Pour mettre l’eau à la bouche, citons à titre d’exemple, dans le désordre : Children’s Corner de Debussy par Nelson Freire, plein d’humour ou de mystère, très fin avec des nuances exceptionnelles ; Nelson Freire est fidèle à sa réputation d’humilité et de simplicité, modifiant son style en fonction des œuvres, ici très différent de ce qu’il fait dans Beethoven ou Chopin. Le Quintette de Schumann avec Hélène Grimaud et Misha Maisky, magnifique. Dichterliebe de Schumann par Hélène Grimaud et Thomas Quasthoff, avec une pianiste enchanteresse et des gros plans superbement expressifs sur le baryton. Des chefs‑d’œuvre de la musique de chambre avec le Quintette de Chostakovitch par Martha Argerich, Joshua Bell, Yuri Bashmet et Mischa Maisky (impressionnant n’est-ce pas ?), La Jeune Fille et la Mort de Schubert par le Quatuor Ébène, le Troisième Quatuor de Brahms par Menahem Pressler (le doyen du Beaux-Arts Trio), Salvatore Accardo et Gautier Capuçon.
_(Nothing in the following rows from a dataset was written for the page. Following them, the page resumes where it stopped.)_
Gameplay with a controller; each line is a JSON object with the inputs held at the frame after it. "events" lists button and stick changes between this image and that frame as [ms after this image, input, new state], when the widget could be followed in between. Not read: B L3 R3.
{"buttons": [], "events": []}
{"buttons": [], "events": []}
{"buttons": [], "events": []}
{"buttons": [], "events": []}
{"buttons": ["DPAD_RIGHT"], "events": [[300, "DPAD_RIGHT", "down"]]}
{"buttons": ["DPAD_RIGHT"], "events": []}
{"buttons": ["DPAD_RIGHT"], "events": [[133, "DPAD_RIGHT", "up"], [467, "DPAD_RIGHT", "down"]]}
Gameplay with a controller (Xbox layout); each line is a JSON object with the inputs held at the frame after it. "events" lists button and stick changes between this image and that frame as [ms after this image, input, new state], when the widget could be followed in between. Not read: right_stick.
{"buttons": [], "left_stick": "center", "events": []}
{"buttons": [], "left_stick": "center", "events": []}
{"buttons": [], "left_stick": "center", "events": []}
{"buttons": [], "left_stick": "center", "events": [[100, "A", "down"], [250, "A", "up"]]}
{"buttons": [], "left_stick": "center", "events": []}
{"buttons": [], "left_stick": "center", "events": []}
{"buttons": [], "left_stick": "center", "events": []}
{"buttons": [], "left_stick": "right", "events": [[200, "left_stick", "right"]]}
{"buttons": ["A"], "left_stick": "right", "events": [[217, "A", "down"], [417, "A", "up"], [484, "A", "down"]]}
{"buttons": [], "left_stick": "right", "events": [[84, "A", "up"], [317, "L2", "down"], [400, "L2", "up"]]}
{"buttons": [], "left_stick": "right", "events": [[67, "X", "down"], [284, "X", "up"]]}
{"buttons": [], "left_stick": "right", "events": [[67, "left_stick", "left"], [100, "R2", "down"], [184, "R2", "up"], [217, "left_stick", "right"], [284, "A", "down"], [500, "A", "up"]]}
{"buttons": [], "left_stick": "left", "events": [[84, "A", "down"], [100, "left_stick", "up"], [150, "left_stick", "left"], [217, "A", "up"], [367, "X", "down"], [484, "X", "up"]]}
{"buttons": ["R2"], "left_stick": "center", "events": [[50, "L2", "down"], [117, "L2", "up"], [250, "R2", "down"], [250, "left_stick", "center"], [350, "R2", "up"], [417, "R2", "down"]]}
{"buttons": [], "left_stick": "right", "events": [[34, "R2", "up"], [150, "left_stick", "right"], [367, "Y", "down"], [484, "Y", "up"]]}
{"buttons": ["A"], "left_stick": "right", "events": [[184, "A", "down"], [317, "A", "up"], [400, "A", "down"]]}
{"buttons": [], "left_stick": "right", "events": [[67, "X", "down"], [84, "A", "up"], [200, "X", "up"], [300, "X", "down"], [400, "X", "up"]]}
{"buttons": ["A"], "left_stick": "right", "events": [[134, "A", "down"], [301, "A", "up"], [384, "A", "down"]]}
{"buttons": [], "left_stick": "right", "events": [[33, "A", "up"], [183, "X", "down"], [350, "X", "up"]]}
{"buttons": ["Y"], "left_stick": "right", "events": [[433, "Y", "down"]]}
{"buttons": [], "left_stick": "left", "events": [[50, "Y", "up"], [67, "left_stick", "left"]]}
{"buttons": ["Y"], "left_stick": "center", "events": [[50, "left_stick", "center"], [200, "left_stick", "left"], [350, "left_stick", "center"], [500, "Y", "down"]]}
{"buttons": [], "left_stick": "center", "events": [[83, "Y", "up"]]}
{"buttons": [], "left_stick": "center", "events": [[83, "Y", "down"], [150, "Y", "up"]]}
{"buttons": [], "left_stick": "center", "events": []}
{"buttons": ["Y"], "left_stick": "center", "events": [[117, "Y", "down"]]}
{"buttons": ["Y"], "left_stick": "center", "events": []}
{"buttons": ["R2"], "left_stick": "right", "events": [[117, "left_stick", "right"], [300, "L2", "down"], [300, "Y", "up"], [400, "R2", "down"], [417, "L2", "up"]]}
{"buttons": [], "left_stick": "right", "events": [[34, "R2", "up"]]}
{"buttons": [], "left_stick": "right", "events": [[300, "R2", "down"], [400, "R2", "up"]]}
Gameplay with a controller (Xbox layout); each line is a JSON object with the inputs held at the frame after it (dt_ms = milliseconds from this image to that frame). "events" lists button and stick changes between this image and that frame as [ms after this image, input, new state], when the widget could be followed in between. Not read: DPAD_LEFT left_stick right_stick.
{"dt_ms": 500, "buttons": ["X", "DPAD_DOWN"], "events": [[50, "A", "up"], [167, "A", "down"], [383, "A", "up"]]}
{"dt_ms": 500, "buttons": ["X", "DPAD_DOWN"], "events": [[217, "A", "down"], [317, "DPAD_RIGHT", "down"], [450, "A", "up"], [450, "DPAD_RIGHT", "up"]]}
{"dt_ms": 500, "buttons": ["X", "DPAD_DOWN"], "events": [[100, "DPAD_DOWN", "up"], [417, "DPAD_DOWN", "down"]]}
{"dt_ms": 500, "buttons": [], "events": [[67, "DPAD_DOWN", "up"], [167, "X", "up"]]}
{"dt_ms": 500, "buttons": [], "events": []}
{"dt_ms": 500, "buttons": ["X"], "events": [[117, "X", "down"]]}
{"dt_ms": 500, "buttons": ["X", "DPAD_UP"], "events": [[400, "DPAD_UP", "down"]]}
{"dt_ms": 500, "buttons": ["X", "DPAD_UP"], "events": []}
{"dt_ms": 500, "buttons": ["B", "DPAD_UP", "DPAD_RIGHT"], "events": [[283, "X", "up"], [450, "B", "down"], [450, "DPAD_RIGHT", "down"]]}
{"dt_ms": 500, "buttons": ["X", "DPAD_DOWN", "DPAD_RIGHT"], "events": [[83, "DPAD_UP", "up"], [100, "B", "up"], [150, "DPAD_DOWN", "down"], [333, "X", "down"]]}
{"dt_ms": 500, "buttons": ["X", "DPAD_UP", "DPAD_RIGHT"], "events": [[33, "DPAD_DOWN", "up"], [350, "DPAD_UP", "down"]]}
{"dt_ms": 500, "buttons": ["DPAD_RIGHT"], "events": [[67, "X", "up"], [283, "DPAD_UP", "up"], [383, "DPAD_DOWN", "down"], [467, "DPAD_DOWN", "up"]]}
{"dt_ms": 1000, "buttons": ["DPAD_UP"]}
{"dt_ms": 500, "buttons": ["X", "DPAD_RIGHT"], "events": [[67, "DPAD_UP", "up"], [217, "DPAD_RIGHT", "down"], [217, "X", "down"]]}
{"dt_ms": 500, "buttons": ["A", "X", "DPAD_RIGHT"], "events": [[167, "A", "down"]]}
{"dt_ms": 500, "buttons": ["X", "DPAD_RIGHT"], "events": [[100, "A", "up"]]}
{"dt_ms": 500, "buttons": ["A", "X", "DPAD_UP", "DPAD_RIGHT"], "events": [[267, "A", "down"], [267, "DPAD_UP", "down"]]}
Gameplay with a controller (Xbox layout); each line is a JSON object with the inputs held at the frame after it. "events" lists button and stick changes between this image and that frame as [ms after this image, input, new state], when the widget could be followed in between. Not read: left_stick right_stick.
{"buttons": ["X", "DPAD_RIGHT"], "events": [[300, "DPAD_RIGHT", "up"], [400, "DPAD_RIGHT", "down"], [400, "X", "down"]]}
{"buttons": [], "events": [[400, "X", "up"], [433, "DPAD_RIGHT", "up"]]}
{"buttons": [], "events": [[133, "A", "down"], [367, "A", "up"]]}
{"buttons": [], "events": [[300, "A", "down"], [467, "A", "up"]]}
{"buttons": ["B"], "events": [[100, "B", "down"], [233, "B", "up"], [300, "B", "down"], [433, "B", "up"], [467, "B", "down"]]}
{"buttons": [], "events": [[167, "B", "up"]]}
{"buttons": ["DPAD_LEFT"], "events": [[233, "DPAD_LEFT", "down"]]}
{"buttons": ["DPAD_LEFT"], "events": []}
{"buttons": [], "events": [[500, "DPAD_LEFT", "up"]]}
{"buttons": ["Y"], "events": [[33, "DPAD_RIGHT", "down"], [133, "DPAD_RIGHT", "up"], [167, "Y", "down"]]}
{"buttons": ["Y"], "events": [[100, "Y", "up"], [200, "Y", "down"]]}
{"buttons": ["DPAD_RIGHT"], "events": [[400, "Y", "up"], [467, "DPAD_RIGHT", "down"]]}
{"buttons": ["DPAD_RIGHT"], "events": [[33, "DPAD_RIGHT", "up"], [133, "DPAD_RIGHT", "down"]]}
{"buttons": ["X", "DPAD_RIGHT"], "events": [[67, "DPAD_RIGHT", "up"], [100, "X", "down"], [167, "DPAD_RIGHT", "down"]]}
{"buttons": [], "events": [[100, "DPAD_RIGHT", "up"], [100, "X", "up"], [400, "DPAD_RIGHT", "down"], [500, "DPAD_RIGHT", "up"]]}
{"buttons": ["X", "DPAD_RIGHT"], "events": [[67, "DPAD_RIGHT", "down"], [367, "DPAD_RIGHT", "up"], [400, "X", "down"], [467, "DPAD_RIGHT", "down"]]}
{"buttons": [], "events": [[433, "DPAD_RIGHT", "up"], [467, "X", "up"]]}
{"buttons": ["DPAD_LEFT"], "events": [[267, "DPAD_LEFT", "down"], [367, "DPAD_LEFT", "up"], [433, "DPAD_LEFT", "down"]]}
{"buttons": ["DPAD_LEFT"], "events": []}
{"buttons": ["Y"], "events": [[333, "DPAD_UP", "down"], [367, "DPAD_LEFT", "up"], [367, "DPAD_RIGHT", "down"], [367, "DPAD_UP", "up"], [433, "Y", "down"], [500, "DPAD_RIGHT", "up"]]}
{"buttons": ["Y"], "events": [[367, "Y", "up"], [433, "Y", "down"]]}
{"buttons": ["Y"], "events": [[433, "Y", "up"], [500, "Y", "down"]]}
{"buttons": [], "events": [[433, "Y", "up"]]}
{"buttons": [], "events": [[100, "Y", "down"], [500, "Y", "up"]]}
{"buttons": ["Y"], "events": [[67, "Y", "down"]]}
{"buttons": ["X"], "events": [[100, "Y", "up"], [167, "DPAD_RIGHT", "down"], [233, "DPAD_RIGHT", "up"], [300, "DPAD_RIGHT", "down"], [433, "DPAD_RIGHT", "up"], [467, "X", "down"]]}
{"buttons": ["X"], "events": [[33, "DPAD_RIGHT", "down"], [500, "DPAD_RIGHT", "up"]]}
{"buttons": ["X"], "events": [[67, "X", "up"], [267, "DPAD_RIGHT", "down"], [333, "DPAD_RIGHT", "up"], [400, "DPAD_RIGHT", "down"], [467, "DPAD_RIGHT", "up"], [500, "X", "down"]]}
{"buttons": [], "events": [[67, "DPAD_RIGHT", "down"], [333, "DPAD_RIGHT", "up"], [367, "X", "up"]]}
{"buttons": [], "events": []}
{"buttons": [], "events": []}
Le récital de Nikolai Lugansky méritait bien d’être publié en intégralité. Son programme est intelligent, car varié mais cohérent. La rare Sonate de Janacek est poignante, les transcriptions de Roméo et Juliette de Prokofiev sont remarquables. Puis Lugansky joue trois Préludes de Rachmaninov, deux peu connus et le célèbre op. 23 n° 5, quatre Études d’exécution transcendante de Liszt et une Étude de Chopin, où le jeu du pianiste apparaît très équilibré, montrant à la fois finesse et performance technique, là où certains abordent ces œuvres en virtuosité pure.
Les disques d’orchestre de festival sont souvent moins mémorables que les disques de musique de chambre. En effet, les orchestres de festival montés pour l’occasion ont souvent peu de temps de répétition. On remarquera d’autant plus ce disque Sibelius : une des plus belles de ses symphonies, dirigée par un grand spécialiste, le chef finlandais, comme Sibelius, Esa-Pekka Salonen, qui aborde ces œuvres avec le même engagement et la même subjectivité que Leonard Bernstein dans ses enregistrements restés célèbres, avec des tempos très personnels. Cet orchestre très jeune et très féminisé y est remarquable, avec des bois d’une belle pureté et d’une remarquable présence, et des cordes « minérales » parfaitement adaptées à cette musique du Nord.